Meskipun begitu, operasi hemisferektomi tidak bisa dilakukan secara sembarangan. Perlu banyak monitoring berupa scan MRI, PET scan, dan prosedur sejenis untuk memastikan bagian otak yang rusak. Selain itu, ada tes bernama wada test yang dilakukan untuk menguji kemampuan berbicara dan memori seseorang lebih dominan pada bagian otak yang mana. Jika semua persiapan itu rampung dan pasien dinyatakan siap menjalani operasi, barulah sebagian otaknya akan diangkat demi meredakan kejang atau epilepsi yang dirasakan.

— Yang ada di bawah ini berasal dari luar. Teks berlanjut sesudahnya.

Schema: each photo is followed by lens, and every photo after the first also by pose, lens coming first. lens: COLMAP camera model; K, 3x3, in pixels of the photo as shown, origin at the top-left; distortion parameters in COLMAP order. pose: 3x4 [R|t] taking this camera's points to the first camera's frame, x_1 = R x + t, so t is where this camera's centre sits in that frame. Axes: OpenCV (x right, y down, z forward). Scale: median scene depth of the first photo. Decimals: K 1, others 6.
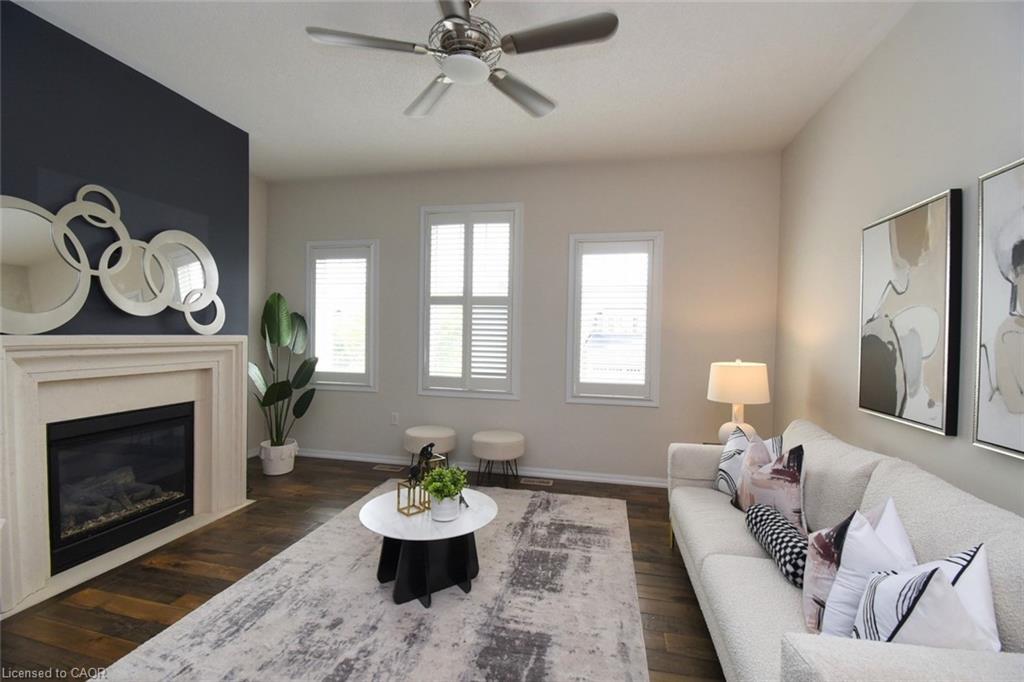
lens RADIAL K [[450.5, 0, 506.8], [0, 450.5, 343.0], [0, 0, 1]] dist [0.020221, -0.026686]
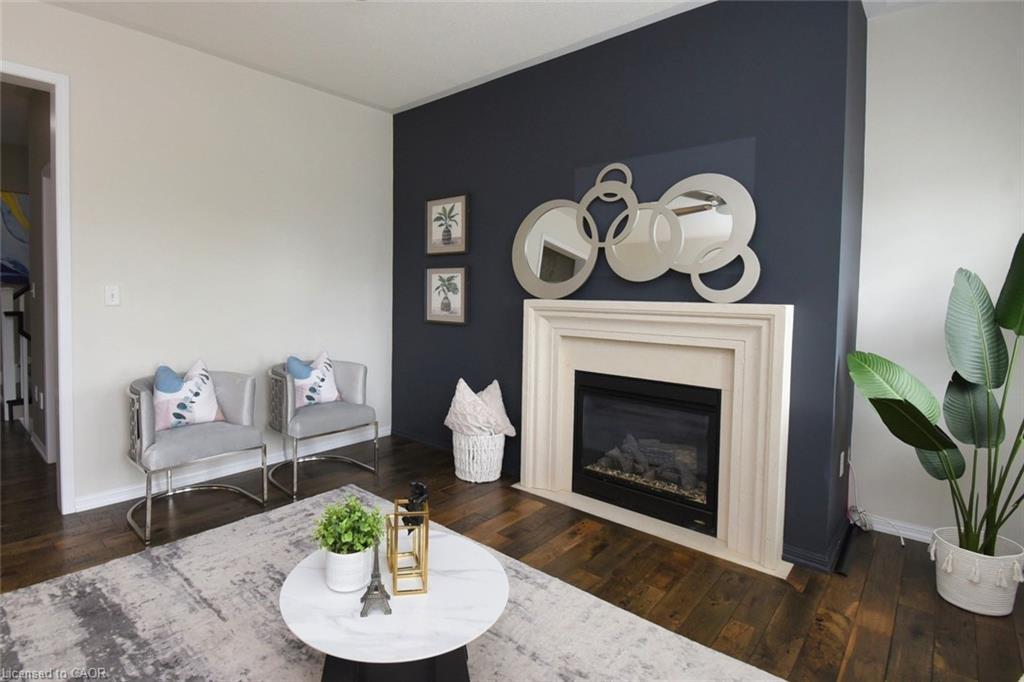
lens RADIAL K [[512.3, 0, 457.1], [0, 512.3, 310.4], [0, 0, 1]] dist [0.000868, -0.000370]
pose [[-0.522134, 0.006923, -0.852835, 0.327800], [-0.037606, 0.998808, 0.031132, -0.017811], [0.852034, 0.048326, -0.521251, 1.249436]]
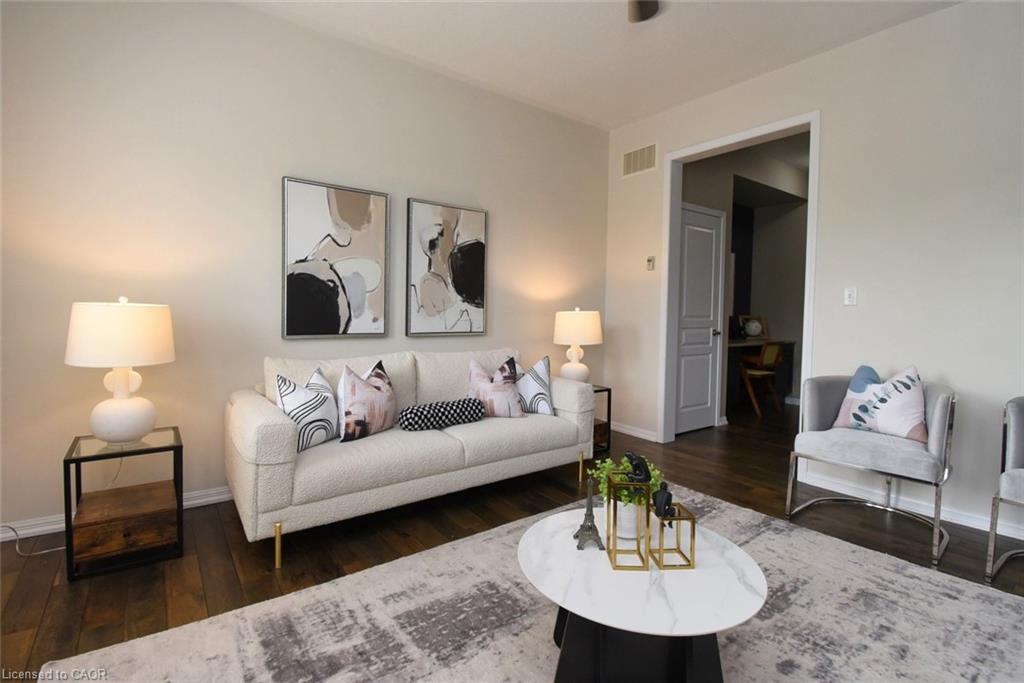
lens RADIAL K [[484.3, 0, 494.2], [0, 484.3, 319.8], [0, 0, 1]] dist [-0.022502, 0.000072]
pose [[-0.742470, -0.043378, 0.668474, -0.385596], [-0.017232, 0.998808, 0.045674, 0.033653], [-0.669658, 0.022393, -0.742332, 1.395260]]
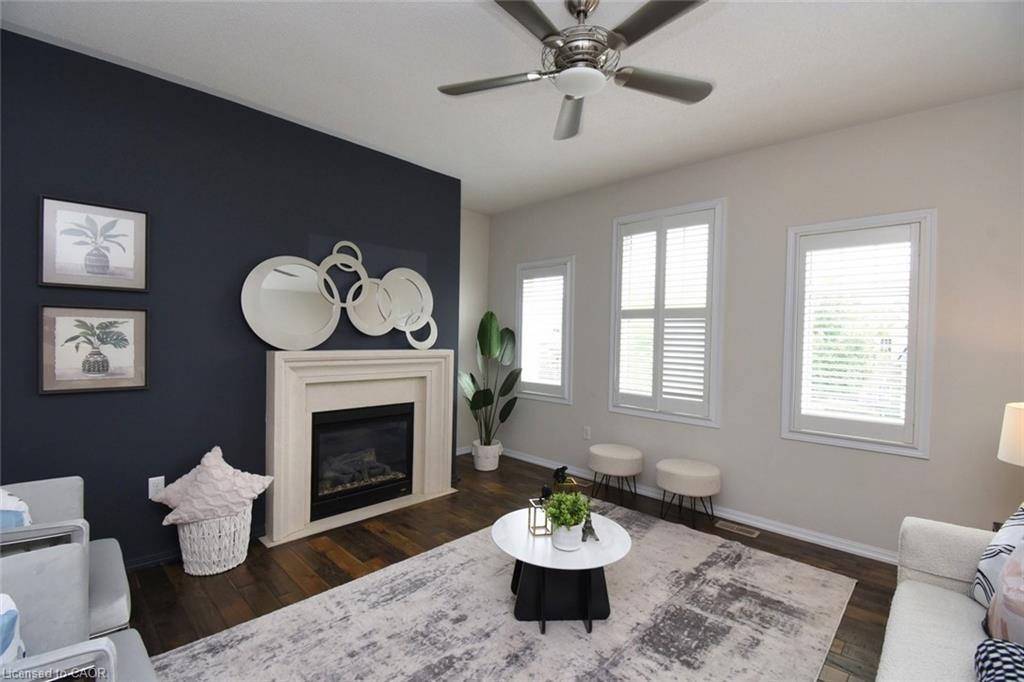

Otak memang jadi salah satu organ tubuh paling penting sekaligus paling unik. Segala cedera eksternal yang dialami otak jelas berakibat fatal sampai mengancam nyawa seseorang. Namun, kalau masalah otak itu terjadi di dalam karena masalah tertentu, ternyata bagian yang bermasalah itu bisa saja “dihilangkan” dan otak tetap berfungsi secara normal. Menurutmu, ini keajaiban atau kemampuan unik dari tubuh manusia, nih?
Referensi
"Can you live a normal life with half a brain?". BBC. Diakses Juli 2025.
"How the Brain Still Works When Half of It Is Missing?". Live Science. Diakses Juli 2025.
"What Can Happen When You Remove Half a Brain to Cure Epilepsy". Healthline. Diakses Juli 2025.
"Hemispherectomy". Cleveland Clinic. Diakses Juli 2025.
"Living a Whole Life With Half a Brain". Stanford Medicine. Diakses Juli 2025.